- [EXCERPT PROVIDED]
※ ※ ※

Returning Soon: Sheamus. He gets a fancy vignette that is all business and ass-kicking, no comedy. Which is how Sheamus should be.

PAIGE vs. BRIE BELLA (w/ Nikki)

Now that Paige is the #1 Contender to Nikki's title, Brie's running a little intererence for her sister, I guess.

Actually a pretty good match, here, although the crowd was slow to warm up to it. But they came around, thanks to Brie's effective heel beatdown, which paired a convincing offense with bitchy trashtalk and mannerisms.

Paige started a comeback, and Nikki hopped up on the apron, intending to hit Paige with the title belt... but instead, Paige reversed it, and Brie collided with her sister. One RamPaige later, and it's all over.

※ ※ ※

- [DATASET ROWS]
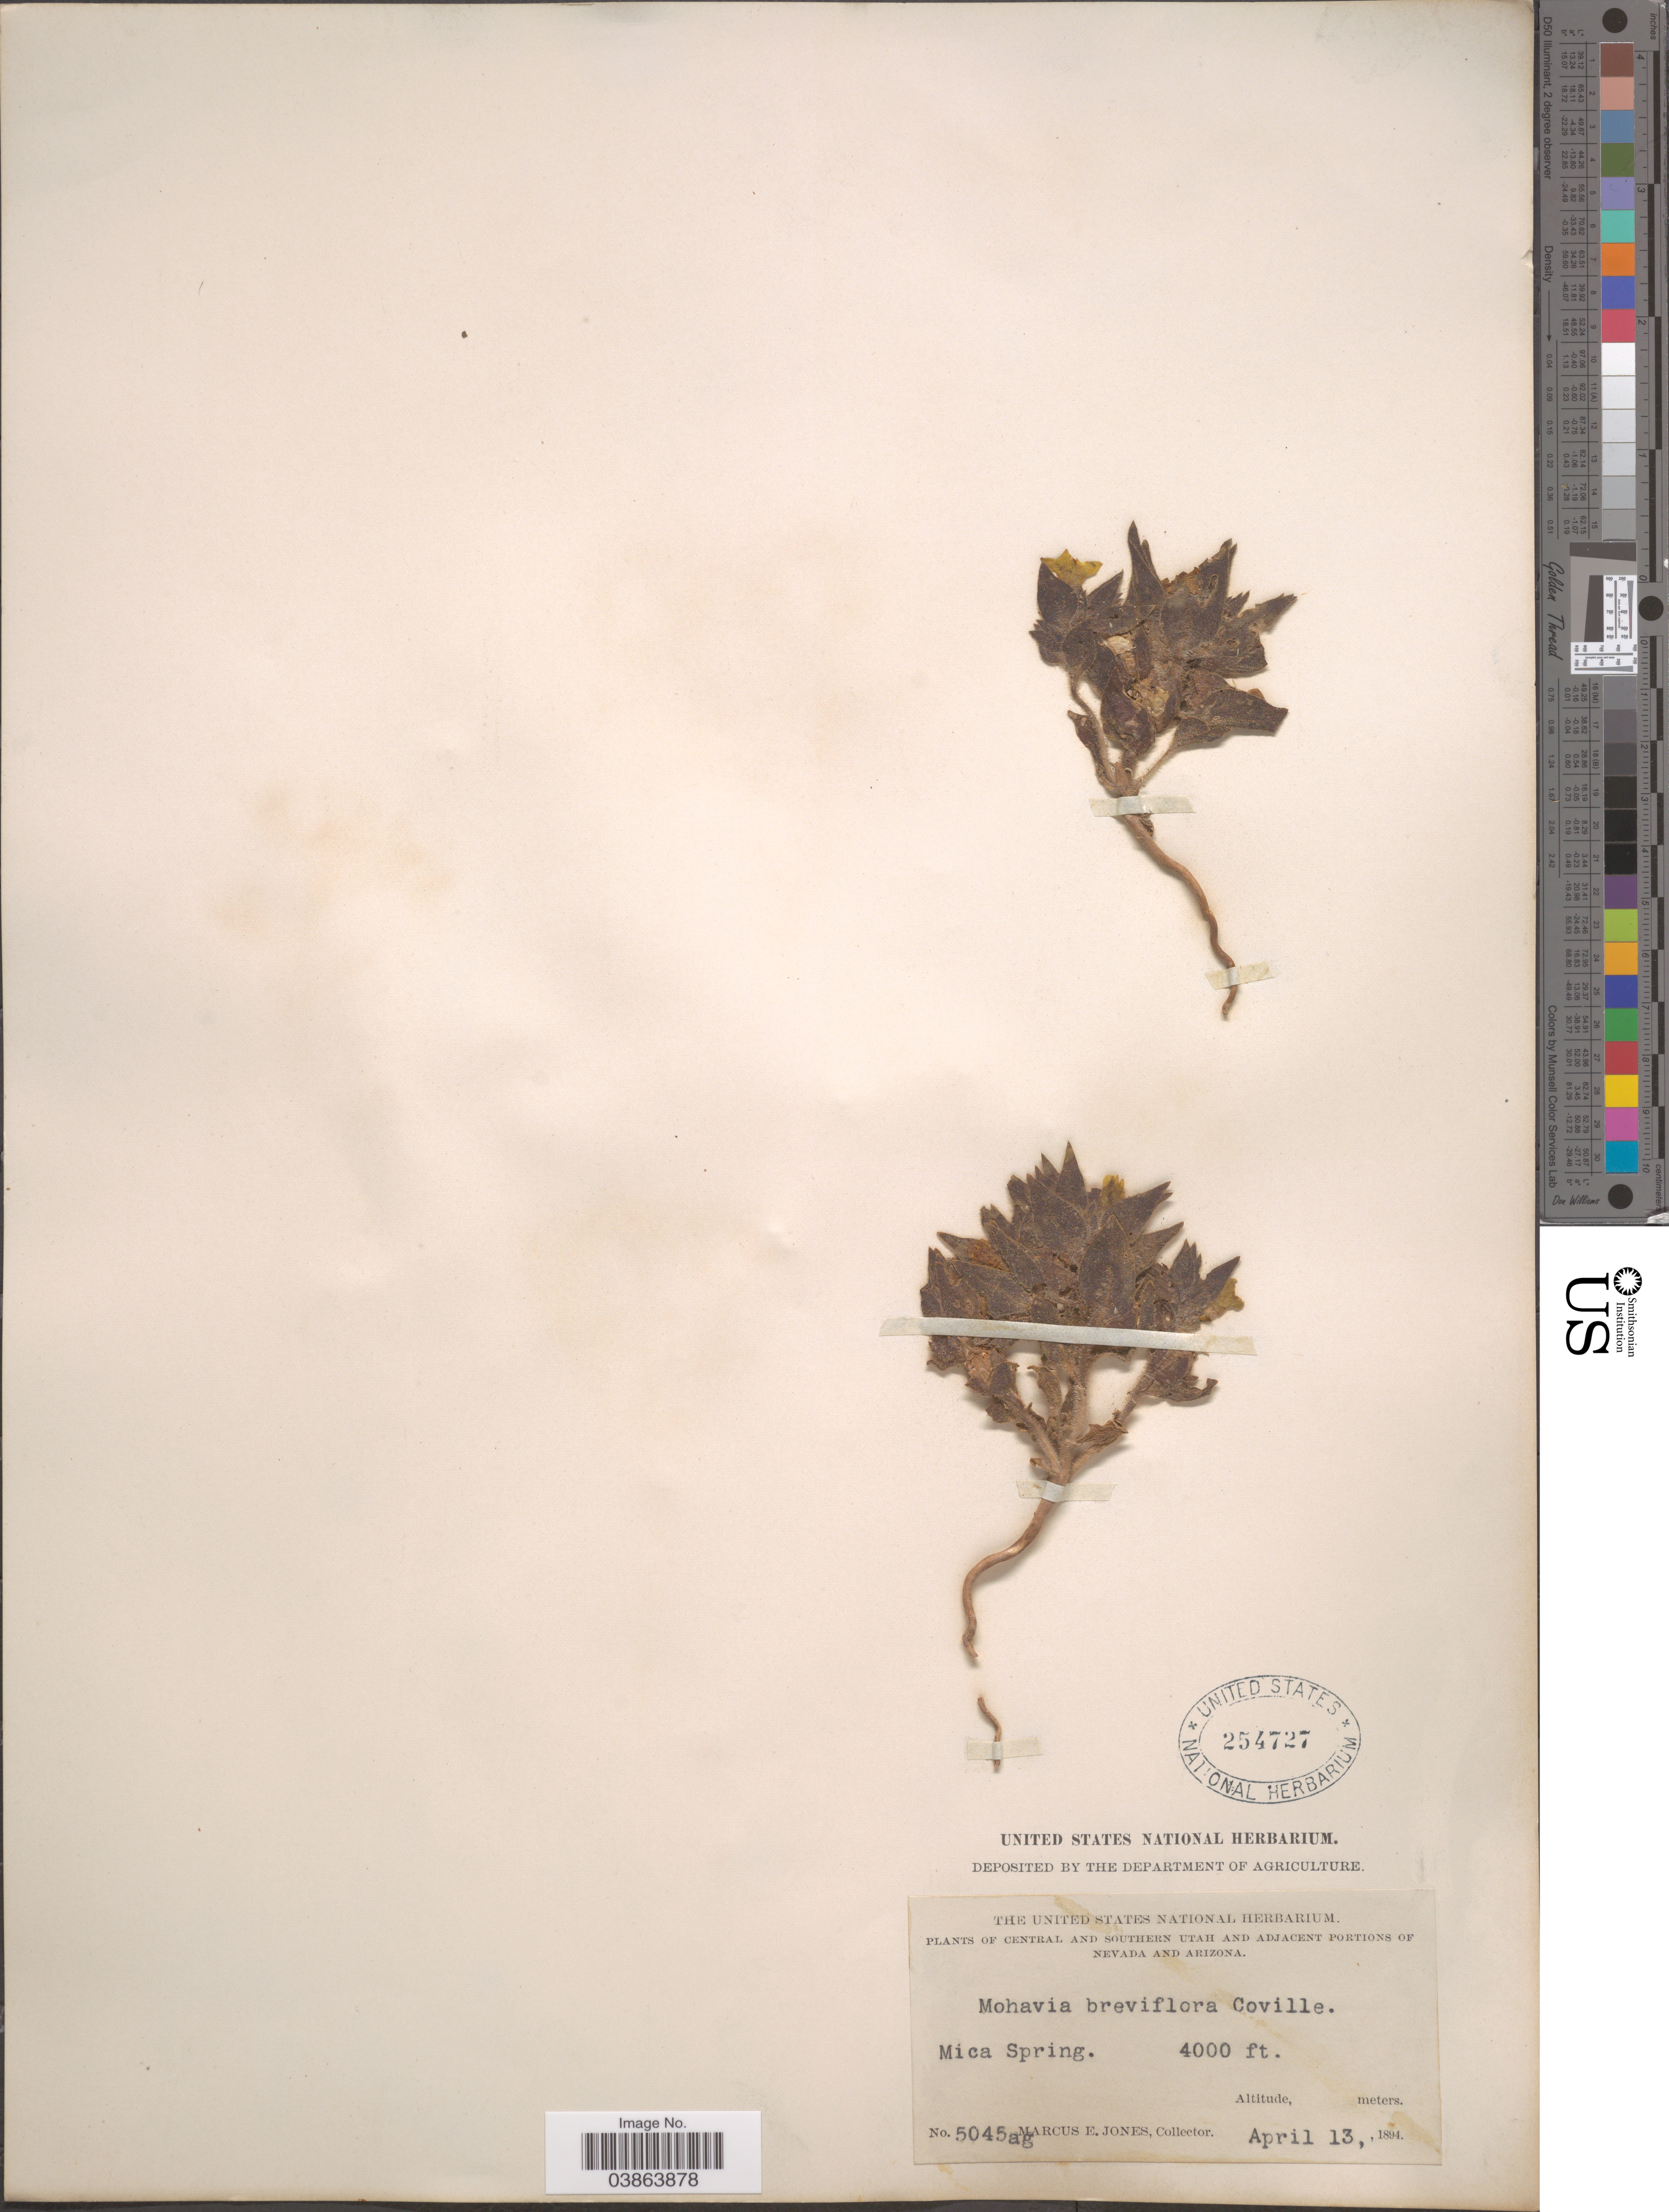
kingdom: Plantae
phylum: Tracheophyta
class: Magnoliopsida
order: Lamiales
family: Plantaginaceae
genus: Mohavea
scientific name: Mohavea breviflora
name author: Coville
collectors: M. E. Jones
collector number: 5045ag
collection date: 1894-04-13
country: United States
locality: Central and Southern Utah and adjacent portions of Nevada and Arizona. Mica Spring.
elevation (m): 1219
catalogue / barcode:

※ ※ ※

- [PROBLEM A] Copy the wrestling recap word for word.
- [PROBLEM B] Repeat the entries exactly, from the line with "family: Plantaginaceae" up to and including the final line of the entries.
The wrestling recap has nothing to do with the entries.

- [RESPONSE A]
Returning Soon: Sheamus. He gets a fancy vignette that is all business and ass-kicking, no comedy. Which is how Sheamus should be.

PAIGE vs. BRIE BELLA (w/ Nikki)

Now that Paige is the #1 Contender to Nikki's title, Brie's running a little intererence for her sister, I guess.

Actually a pretty good match, here, although the crowd was slow to warm up to it. But they came around, thanks to Brie's effective heel beatdown, which paired a convincing offense with bitchy trashtalk and mannerisms.

Paige started a comeback, and Nikki hopped up on the apron, intending to hit Paige with the title belt... but instead, Paige reversed it, and Brie collided with her sister. One RamPaige later, and it's all over.

- [RESPONSE B]
family: Plantaginaceae
genus: Mohavea
scientific name: Mohavea breviflora
name author: Coville
collectors: M. E. Jones
collector number: 5045ag
collection date: 1894-04-13
country: United States
locality: Central and Southern Utah and adjacent portions of Nevada and Arizona. Mica Spring.
elevation (m): 1219
catalogue / barcode:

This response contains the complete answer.